CHICAGO, IL (WBBM Newsradio) - Nearly a dozen faith leaders stood outside Trump International Hotel and Tower in Chicago on the first Monday of the new year, demanding answers from elected officials on why properties like Trump Tower saw a 39 percent reduction in taxes, while some residents on the South and West Sides saw increases in the double and even triple digits.
With the New Mountain Pilgrim Church in West Garfield Park, where some residents saw their property tax increase by up to 133 percent, Reverand Marshall Hatch explains that this issue is not going to go away. He and the other faith leaders in this group want a freeze on assessments and a rollback to the previous year.
“This is not going to stand. For us, this is an existential crisis. This means that if we do not win this fight, we will not be able to stay in our neighborhoods,” said Hatch, “This system is unfair, unjust, immoral, and in fact it’s a racket stacked against the poor.”
Pastor Ira Acree, of the West Side Austin neighborhood’s Greater St. John Bible Church, adds that the disparity doesn’t make any sense, “They are balancing the budget on the backs of the Westsiders and Southsiders,” Acree said.
The faith leaders say that if elected officials are unable to sort out the disparity, they will take action, both in the courts and at the polls.
Rainbow PUSH Senior Advisor Jeanette Wilson said that unlike downtown property owners who have the ability to push back against increases, individual residents might not have the resources to take legal action but there are interested parties who might begin to file lawsuits on their behalf.
“We have lawyers who will defend the poor. We are the lawyers on behalf of those who have erroneous taxes. We’re going to file some cases and challenge our elected officials to do what is within their purview,” said Wilson.
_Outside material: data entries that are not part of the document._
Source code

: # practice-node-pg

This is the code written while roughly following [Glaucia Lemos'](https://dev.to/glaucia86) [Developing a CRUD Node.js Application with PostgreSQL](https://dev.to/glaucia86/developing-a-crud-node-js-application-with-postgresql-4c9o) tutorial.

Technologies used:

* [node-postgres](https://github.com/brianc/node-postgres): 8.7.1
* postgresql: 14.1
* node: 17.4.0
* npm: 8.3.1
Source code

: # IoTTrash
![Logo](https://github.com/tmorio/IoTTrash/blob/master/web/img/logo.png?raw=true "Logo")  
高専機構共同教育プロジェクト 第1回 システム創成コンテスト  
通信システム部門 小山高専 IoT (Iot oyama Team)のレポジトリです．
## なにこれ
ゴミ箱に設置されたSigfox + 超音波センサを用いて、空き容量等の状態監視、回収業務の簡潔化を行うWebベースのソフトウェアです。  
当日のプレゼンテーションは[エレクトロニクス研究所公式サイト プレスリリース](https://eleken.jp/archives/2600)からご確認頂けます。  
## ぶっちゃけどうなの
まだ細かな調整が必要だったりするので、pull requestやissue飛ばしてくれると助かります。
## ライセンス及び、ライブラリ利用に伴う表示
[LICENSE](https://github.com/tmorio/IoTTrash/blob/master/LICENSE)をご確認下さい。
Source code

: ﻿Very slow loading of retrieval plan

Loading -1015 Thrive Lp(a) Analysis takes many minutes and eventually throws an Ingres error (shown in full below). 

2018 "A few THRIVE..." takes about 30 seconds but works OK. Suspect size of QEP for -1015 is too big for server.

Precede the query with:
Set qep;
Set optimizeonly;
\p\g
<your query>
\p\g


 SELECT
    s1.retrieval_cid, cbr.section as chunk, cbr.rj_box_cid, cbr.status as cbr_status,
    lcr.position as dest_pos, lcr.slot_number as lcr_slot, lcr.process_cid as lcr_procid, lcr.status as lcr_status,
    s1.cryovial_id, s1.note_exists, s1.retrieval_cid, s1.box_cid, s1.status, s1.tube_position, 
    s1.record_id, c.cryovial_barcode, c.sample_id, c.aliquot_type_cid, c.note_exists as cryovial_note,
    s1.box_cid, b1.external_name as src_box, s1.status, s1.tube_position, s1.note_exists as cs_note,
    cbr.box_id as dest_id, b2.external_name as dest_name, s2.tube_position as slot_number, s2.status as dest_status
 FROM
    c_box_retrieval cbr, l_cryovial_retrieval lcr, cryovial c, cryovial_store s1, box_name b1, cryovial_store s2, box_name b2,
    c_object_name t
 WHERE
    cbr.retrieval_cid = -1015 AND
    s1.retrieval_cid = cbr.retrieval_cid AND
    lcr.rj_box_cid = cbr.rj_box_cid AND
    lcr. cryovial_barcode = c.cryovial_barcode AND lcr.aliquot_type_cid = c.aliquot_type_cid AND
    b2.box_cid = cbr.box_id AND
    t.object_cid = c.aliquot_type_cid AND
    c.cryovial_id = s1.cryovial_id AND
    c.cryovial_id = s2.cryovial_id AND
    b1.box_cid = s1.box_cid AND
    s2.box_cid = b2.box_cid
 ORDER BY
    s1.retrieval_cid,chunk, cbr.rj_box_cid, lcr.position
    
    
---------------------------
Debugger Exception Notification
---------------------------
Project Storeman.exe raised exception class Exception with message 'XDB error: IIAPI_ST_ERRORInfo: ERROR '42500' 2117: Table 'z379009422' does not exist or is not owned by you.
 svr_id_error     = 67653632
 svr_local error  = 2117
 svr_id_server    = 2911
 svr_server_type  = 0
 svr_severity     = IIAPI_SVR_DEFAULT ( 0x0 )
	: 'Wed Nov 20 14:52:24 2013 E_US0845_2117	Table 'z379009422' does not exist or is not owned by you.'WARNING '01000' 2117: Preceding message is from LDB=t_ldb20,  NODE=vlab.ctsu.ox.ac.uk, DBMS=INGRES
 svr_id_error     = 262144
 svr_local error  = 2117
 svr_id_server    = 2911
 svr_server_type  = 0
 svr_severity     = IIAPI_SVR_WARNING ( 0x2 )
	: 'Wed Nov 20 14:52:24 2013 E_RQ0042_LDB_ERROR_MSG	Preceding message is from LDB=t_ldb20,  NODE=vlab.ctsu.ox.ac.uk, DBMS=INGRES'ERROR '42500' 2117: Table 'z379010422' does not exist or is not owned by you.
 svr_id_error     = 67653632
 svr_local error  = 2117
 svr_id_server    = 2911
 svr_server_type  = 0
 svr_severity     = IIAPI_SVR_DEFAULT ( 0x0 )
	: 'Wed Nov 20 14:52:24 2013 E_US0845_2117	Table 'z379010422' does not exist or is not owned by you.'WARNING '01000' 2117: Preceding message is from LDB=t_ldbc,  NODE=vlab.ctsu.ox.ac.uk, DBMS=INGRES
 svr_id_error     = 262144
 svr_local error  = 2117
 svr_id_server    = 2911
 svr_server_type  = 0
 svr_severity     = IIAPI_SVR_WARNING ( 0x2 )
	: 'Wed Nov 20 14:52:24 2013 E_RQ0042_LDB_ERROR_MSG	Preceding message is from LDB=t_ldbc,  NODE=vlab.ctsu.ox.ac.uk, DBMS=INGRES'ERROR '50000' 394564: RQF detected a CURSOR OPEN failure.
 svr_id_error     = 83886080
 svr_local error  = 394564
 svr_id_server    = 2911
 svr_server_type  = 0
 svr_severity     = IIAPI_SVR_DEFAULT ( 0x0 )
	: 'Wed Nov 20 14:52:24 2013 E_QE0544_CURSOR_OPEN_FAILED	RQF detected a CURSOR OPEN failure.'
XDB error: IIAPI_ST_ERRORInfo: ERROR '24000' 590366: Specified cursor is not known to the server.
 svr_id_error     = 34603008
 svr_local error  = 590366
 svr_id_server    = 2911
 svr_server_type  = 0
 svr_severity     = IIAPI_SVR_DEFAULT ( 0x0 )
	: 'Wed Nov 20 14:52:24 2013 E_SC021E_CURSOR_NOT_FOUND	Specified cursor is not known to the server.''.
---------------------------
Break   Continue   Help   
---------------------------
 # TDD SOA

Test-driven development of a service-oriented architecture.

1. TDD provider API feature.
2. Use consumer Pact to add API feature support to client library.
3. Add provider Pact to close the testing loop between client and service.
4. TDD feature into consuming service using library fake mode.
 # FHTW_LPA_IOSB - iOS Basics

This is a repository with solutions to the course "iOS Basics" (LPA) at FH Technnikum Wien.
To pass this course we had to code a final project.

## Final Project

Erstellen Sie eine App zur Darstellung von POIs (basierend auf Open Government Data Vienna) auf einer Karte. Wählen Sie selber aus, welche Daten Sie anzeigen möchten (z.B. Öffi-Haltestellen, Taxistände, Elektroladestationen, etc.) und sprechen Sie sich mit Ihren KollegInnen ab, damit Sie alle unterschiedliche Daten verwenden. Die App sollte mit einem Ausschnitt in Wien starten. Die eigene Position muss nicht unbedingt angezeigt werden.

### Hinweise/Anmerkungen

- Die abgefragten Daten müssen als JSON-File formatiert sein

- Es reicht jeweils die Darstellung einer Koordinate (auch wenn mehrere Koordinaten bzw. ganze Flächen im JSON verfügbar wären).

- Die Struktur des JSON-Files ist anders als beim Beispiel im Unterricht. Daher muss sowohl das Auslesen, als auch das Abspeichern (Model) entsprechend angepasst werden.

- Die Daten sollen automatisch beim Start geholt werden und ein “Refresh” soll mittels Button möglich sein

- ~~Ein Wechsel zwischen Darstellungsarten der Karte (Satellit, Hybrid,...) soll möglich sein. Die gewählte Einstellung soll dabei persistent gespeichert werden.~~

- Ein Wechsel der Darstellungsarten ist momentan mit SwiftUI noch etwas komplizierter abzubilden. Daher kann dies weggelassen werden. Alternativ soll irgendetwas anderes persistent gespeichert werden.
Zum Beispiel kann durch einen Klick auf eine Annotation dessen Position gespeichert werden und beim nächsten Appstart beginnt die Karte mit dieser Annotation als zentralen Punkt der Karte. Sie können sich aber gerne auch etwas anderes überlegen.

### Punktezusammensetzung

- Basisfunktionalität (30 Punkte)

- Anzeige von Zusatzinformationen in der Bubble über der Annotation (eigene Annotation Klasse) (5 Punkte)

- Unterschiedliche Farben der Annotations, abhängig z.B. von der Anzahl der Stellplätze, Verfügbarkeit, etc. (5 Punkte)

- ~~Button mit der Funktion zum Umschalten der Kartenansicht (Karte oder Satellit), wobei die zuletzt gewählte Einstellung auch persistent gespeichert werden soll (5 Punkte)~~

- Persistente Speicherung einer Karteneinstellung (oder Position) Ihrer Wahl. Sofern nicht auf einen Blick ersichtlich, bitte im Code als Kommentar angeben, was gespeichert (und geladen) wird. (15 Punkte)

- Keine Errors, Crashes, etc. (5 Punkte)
Cook County Assessor Fritz Kaegi responds to a request for comment from the WBBM newsroom, emphasizing that they raised the assessment on Trump Tower in 2024, while the Board of Review cut the value significantly.
“These property tax increases hitting South and West side homeowners are flat out unfair, and they're the direct result of huge cuts that the Board of Review commissioners gave to large corporations,” writes Kaegi, “Big commercial properties like Trump Tower had their assessments cut, and then that tax burden was pushed onto working class families.”
Kaegi agrees that families need relief right now and that big commercial properties need to pay their fair share. His idea of a solution would be a circuit breaker bill in Springfield that would cap how much property taxes can spike in any given year.